#### [JOBS]
1. Retype part of the Ramallah news transcript, starting at the words "Hello, again, Nic." and ending after the words "businesses going again.".
2. Extend the news transcript about Israeli forces leaving Ramallah, continuing after its last sentence.

─── PROVIDED PASSAGE

Aired April 21, 2002 - 08:00   ET


KYRA PHILLIPS, CNN ANCHOR: Now to the Middle East, where the Israeli military is pulling more troops out of West Bank cities.

Tanks rolled out of Nablus and parts of Ramallah, but they haven't gone far.

CNN senior international correspondent Nic Robertson is live once again in Ramallah with more details for us.

Hello, again, Nic.


Well, those APCs and tanks belonging to the Israeli army moved out of Ramallah overnight and within an hour of first light this morning, downtown we found storekeepers returning to their stores, sweeping out the glass, trying to get their businesses going again.

Some of the stores have not been effected at all apart from the fact that they've been closed during this period. Others have suffered quite extensive damage. Bullets have gone into the walls, windows, destroyed these sorts of things.

But what we have found downtown today in Ramallah, there are no longer any Israeli army check points or operations points throughout the central parts in the town here. There had been positions where Israeli army tanks and armored personnel carriers had been positioned.

Now a big cleanup is under way to get businesses trading again and get businesses trading again and allow people to come out of their homes. They were flooding out of their homes not longer after the businesses were up and running, to get their lives back to some semblance of normality.

However in the north of Ramallah, around the compound of Palestinian leader Yasser Arafat, there still remains a tight Israeli security presence.

──────
─── RECORDED DATA

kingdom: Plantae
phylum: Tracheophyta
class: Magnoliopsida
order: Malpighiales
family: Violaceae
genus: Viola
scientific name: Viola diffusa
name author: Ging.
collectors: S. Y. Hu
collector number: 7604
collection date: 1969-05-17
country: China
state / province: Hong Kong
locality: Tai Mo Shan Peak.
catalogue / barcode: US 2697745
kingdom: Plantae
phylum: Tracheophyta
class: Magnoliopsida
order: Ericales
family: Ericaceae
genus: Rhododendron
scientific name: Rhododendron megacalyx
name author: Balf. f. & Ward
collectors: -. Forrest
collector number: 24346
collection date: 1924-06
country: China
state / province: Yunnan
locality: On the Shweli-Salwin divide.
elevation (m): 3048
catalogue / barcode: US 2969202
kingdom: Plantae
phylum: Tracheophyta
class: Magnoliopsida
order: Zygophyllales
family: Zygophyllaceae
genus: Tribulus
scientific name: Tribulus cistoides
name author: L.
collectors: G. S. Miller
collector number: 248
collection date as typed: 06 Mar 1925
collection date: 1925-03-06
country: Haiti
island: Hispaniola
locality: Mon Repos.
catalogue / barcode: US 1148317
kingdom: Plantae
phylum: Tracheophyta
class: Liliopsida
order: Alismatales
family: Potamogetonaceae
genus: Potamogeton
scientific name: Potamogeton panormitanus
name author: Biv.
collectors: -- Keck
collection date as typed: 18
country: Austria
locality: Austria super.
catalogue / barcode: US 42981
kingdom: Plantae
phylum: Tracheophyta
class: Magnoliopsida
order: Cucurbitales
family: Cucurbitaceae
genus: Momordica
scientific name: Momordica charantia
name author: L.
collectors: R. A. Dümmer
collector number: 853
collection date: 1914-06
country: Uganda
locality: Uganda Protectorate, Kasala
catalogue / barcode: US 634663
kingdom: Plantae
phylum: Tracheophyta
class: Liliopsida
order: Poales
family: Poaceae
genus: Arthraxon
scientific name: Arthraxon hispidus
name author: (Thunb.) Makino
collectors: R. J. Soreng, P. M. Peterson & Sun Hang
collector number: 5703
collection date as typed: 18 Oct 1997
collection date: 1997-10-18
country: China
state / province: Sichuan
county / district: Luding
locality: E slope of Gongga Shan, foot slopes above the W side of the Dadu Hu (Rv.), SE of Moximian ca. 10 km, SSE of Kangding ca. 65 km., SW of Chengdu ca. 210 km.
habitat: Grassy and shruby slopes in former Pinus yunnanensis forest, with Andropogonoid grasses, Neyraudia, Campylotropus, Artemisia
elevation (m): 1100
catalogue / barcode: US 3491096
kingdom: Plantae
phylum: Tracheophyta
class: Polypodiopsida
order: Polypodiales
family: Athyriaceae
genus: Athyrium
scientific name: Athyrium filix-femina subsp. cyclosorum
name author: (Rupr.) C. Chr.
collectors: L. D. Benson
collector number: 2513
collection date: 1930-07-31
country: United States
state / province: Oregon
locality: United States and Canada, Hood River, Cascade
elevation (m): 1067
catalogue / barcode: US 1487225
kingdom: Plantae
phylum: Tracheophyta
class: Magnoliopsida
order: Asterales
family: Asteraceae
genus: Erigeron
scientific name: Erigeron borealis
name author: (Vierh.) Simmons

──────

#### [EXPECTED ANSWERS]
1.
Hello, again, Nic.


Well, those APCs and tanks belonging to the Israeli army moved out of Ramallah overnight and within an hour of first light this morning, downtown we found storekeepers returning to their stores, sweeping out the glass, trying to get their businesses going again.

2.
We were around there this morning, dodging the barricades to get in, and we could see three tanks inside that compound, several APCs around it.

Residents in that neighborhood say that the curfew for them still exists, that they're being told not to leave their homes. Now, the Israeli government says that it will maintain that security presence around the Palestinian leader's compound because there are men in that compound it wants to try for killing an Israeli minister late last year.

Now, those people were brought to the Palestinian leader's compound just a few weeks ago. They were brought with the knowledge of American officials and with the understanding and assistance of the Israeli government at the time. They are now in that compound and that is the issue that is keeping the Palestinians and the Israeli’s positions apart here in Ramallah -- Kyra?

PHILLIPS: Nic Robertson with the latest from Ramallah. Thank you so much.

Israeli forces have a specific reason for staying outside Yasser Arafat’s office. They want Arafat to hand over five men suspected of murdering an Israeli official.

The Palestinian officials say this disagreement was settled long ago.

CNN’s Sheila MacVicar explains.


SHEILA MACVICAR, CNN CORRESPONDENT (voice-over): In early december, Israeli tanks surrounded the Ramallah headquarters of Palestinian leader Yasser Arafat.

He was besieged and would only be free Israel’s, prime minister then said, if he ordered the arrests of those suspected of murdering Israel’s tourism minister.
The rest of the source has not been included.